1. CPA project both through its research and litigation has brought focus to hitherto ignored issues of casteist disposition of Indian Criminal justice system. You have written that the colonial system has 'camouflaged and adapted itself to reify the caste system'. What is the aim of the Criminal Justice and Police Accountability Project? Please share with us the role of your project in documenting, researching and advocating against the caste injustice and discrimination continued through criminal justice system.

There are several communities across the country, known as the Vimukta''s or Denotified Tribes(DNT) who were classified as criminals by the British colonial rulers under Criminal Tribes Act (CTA), 1871. While the act was repealed in 1952 but working with these communities in Bhopal, we found that the label and stigma of criminality is still sustained in various ways by the criminal justice system. The criminal law and the criminal justice system has legitimised the disproportionate harm and targeting of these communities through law with the rationale of the same being found in the deeply violent Indian caste system.

**SUPPLIED ENTRIES:**
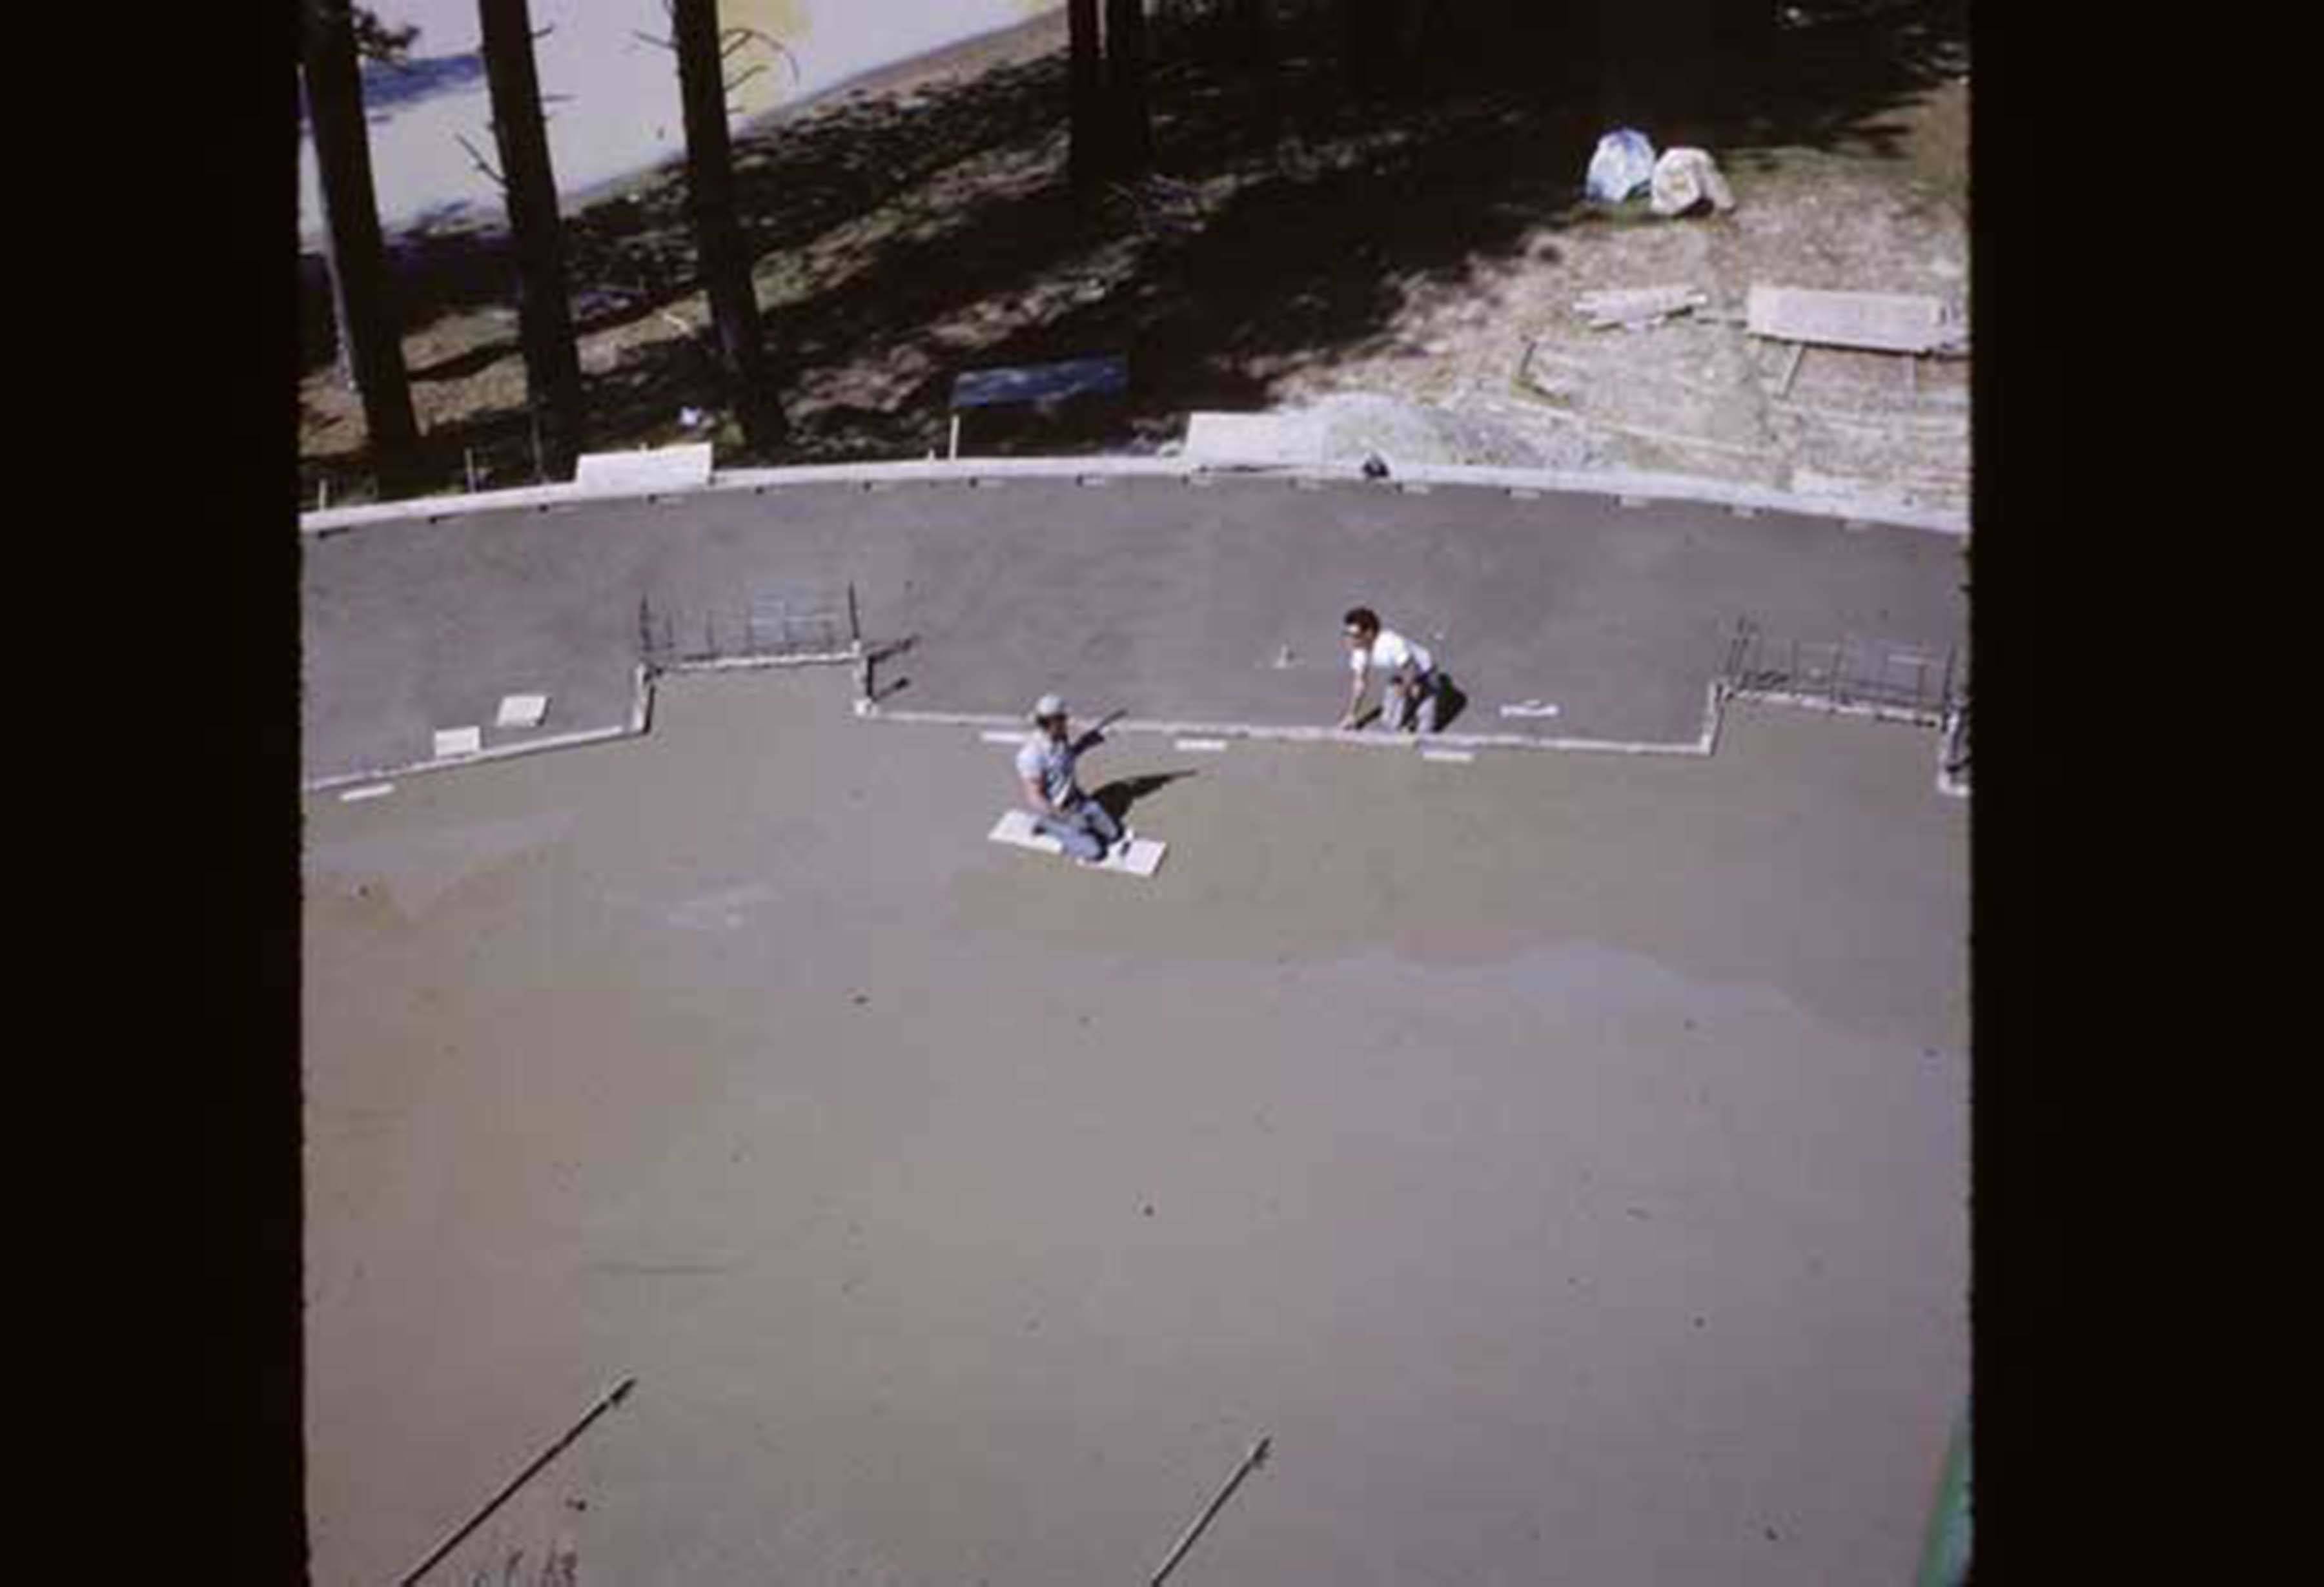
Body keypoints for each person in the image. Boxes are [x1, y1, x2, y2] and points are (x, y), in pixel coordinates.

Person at [1015, 694, 1128, 864]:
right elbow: (1035, 797)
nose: (1067, 721)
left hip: (1078, 800)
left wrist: (1088, 742)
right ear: (1053, 722)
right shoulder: (1032, 755)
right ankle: (1047, 826)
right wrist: (1065, 817)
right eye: (1063, 718)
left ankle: (1075, 826)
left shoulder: (1060, 738)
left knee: (1115, 834)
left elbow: (1068, 757)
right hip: (1057, 812)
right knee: (1095, 853)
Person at [1338, 606, 1445, 732]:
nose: (1349, 640)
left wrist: (1408, 690)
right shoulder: (1359, 651)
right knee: (1390, 722)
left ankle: (1422, 708)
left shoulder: (1391, 643)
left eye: (1354, 636)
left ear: (1369, 633)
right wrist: (1352, 714)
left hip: (1425, 673)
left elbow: (1412, 667)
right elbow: (1359, 684)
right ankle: (1408, 718)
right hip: (1401, 676)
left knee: (1425, 729)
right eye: (1347, 634)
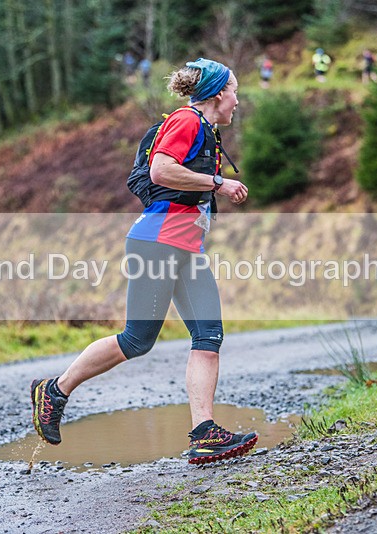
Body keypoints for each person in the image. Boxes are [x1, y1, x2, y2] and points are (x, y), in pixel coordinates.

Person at [30, 58, 258, 465]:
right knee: (137, 340)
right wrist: (219, 183)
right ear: (219, 93)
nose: (238, 100)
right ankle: (55, 390)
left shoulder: (207, 132)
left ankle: (204, 433)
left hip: (186, 247)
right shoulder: (187, 121)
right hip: (157, 243)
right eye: (235, 91)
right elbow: (161, 169)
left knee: (209, 336)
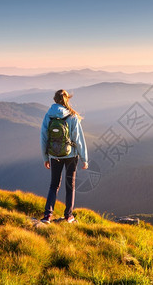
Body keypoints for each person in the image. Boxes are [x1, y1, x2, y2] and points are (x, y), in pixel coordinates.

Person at [40, 89, 88, 224]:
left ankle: (47, 216)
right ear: (67, 99)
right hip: (71, 155)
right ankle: (68, 216)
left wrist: (45, 157)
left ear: (54, 100)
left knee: (53, 185)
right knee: (70, 185)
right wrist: (85, 159)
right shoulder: (72, 116)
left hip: (54, 155)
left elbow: (43, 138)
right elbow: (79, 140)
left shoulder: (48, 116)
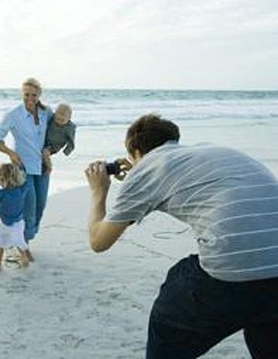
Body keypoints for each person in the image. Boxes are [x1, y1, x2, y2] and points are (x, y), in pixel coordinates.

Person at [84, 113, 278, 358]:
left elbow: (98, 241)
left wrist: (98, 191)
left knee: (170, 314)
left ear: (135, 153)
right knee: (265, 323)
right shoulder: (214, 152)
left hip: (230, 269)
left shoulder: (147, 169)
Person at [0, 77, 53, 260]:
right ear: (22, 94)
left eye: (34, 95)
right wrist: (10, 153)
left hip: (42, 168)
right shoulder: (13, 114)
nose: (30, 98)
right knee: (28, 210)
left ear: (39, 95)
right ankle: (22, 249)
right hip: (23, 169)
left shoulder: (46, 112)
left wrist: (50, 151)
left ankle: (20, 242)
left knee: (40, 208)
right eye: (26, 94)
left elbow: (57, 131)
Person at [42, 103, 76, 175]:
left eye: (62, 120)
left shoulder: (69, 128)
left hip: (55, 145)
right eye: (57, 119)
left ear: (69, 118)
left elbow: (71, 142)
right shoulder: (52, 118)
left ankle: (49, 167)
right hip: (46, 140)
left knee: (45, 152)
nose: (59, 122)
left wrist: (67, 151)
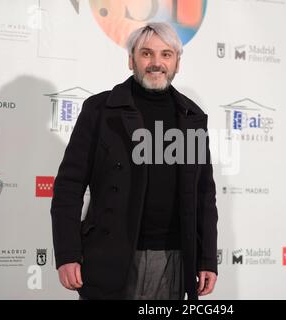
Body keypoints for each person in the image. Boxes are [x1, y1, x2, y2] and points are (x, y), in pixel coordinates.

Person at [50, 22, 218, 300]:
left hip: (175, 258)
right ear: (131, 60)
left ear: (177, 62)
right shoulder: (100, 110)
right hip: (111, 258)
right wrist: (67, 253)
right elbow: (69, 187)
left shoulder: (192, 116)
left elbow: (204, 194)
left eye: (166, 54)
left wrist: (207, 259)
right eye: (146, 53)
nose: (156, 63)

**WORK ORDER:** For each statement, answer yes or no according to the interview excerpt, and quote the deciding words from it. 1. The Criminal Tribes Act dates from 1871. 2. The Criminal Tribes Act stayed in force until 1971. 3. The work with these communities took place in Bhopal. Rely only on the interview excerpt, not on the rows or outside knowledge.

**OUTPUT FOR THIS TASK:**
1. Yes: "Criminal Tribes Act (CTA), 1871"
2. No: "the act was repealed in 1952"
3. Yes: "working with these communities in Bhopal"